# [What you should do]
The answer must consist of every record, printed exactly as it stands.

*** Dataset records ***

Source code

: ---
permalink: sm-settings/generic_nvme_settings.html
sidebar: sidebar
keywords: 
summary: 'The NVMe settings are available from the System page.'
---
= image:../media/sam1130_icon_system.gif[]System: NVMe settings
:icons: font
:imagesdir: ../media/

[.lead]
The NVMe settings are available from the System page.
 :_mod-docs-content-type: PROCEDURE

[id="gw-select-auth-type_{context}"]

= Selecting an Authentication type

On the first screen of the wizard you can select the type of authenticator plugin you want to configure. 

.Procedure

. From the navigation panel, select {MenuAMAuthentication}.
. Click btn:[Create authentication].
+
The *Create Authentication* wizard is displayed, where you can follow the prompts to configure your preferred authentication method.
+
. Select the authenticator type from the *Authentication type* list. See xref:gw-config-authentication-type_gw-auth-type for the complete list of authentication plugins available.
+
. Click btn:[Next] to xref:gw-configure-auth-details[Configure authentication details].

*** End of Dataset records ***

# [Completed exercise]
Source code

: ---
permalink: sm-settings/generic_nvme_settings.html
sidebar: sidebar
keywords: 
summary: 'The NVMe settings are available from the System page.'
---
= image:../media/sam1130_icon_system.gif[]System: NVMe settings
:icons: font
:imagesdir: ../media/

[.lead]
The NVMe settings are available from the System page.
 :_mod-docs-content-type: PROCEDURE

[id="gw-select-auth-type_{context}"]

= Selecting an Authentication type

On the first screen of the wizard you can select the type of authenticator plugin you want to configure. 

.Procedure

. From the navigation panel, select {MenuAMAuthentication}.
. Click btn:[Create authentication].
+
The *Create Authentication* wizard is displayed, where you can follow the prompts to configure your preferred authentication method.
+
. Select the authenticator type from the *Authentication type* list. See xref:gw-config-authentication-type_gw-auth-type for the complete list of authentication plugins available.
+
. Click btn:[Next] to xref:gw-configure-auth-details[Configure authentication details].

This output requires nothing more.